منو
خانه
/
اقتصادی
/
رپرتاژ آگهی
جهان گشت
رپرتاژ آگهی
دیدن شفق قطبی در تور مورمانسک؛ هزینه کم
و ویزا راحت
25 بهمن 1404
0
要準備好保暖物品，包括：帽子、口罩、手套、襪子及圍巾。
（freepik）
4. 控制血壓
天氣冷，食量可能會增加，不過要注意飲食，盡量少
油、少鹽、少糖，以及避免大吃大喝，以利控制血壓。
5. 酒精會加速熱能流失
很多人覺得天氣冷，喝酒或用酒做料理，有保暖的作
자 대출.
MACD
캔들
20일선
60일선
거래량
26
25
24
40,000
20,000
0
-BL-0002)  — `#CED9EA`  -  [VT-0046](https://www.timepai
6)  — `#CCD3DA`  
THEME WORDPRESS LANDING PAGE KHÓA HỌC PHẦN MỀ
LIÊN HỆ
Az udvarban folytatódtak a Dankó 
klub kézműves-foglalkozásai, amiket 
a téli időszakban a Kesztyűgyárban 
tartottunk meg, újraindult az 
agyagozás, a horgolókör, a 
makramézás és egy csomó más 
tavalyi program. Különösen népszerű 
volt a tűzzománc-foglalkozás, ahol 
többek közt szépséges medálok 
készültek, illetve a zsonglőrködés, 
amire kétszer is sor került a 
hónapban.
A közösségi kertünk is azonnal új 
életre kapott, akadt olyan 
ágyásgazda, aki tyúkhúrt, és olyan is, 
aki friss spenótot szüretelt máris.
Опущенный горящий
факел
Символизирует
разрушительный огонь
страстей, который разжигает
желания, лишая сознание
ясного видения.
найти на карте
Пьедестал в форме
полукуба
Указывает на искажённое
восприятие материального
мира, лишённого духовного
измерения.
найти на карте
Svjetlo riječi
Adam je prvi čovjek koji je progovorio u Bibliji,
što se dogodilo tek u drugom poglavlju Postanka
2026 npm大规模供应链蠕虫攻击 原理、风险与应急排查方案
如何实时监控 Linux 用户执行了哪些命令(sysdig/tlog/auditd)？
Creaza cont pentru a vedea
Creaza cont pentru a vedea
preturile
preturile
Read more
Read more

----------------------------------------

**Prompt**
Provide only the number of lines in the listing above that contain "olyan".

**Written response**
2